Di post pertama ini, apa yang ingin dibahas? Seperti biasa aku nggak punya garis besar untuk setiap postnya intinya tulis yang perlu di tulis aja.

Malam itu (2 sept) aku yang nggk ada rencana buat apa 3 hari ke depan di Surabaya dengan iseng mengajak mas Akbar buat traveling. Jadi sebelumnya, mas akbar udah ada rencana buat ke Pulau dewata dan aku udah punya ancang-ancang buat meraih puncak mahameru bersama 2 rekanku tapi mendadak tanggal 3 ada acara kampus dan mendadak mas akbar gagal juga ke pulau dewata. Rencana yang gagal ini masih meninggalkan bekas. Akhirnya dengan iseng aku mengajak mas akbar buat ke Ranu Kumbolo. Persiapan yang kurang membuat kita kelabakan malam itu, tenda belum ada, sleeping bag juga belum ada, nesting dan korlap sudah teratasi. Nyari pinjeman sana-sini dengan merogoh koceh sekitar 150rb untuk sewa tenda selama 3 hari. Oke semua sudah siap? Belum. Kita belum ijin ke orang tua. Beginilah nasib random plan. Tanggal 3 malam kita sudah berada di rumah tapi rencana yang tadi random menjadi semakin random-_- ini karena keuangan kita semakin hancur. Rencana tiba tiba diubah, ingin ke tanjung papuma, kesana dan kemari. Agak sedikit bingung pada saat itu. Akhirnya dengan mental ‘show must go on’ kita tetap pada our first random plan. Ranu kumbolo, kita datang !

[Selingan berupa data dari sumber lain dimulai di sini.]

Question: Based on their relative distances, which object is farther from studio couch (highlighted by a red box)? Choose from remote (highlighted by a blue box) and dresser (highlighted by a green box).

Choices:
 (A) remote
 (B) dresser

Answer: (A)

Perjalanan yang sangat panjang menuju ranu di balik bukit di bawah kaki gunung semeru itu. Lebih gila lagi kita memutuskan membawa scoopink dalam perjalan kali ini..eh bentar deh, memutuskan gimana maksudnya? Kan emang kendaraan adanya cuma scoopink aja. Bukan gitu maksudnya, kl kita memutuskan naik kendaraan umum maka pengeluaran aka semakin membengkak dan lagian ini pergi Cuma berdua aja. Untuk lebih hemat dan lebih ekstrim kita lebih naik motor.  

This is a blind journey. Kita nggak tau jalannya menuju kesana. Mengandalkan peta mulut akhirnya jalur sudah mulai tampak jelas. Pertama kita mengendarai motor sampai di desa ngadisari (bromo) kita memutuskan untuk lewat bromo, nggak ada yang ekstrim ?. keputusan lewat bromo membuat kita harus melewati lautan pasir. Scoopink + lautan pasir? Berkhayalah sendiri. 
  
Hanya satu kata yang dapat mewakili perjalanan di lautan pasir, ‘keras’. Dengan daya juang yang masih tinggi kita dengan gigih membawa scoopink berlayar menantang maut di lautan pasir tanpa ujung. Akhirnya kita menemukan sedikit kehidupan ketika mencapai kaki bukit teletubies.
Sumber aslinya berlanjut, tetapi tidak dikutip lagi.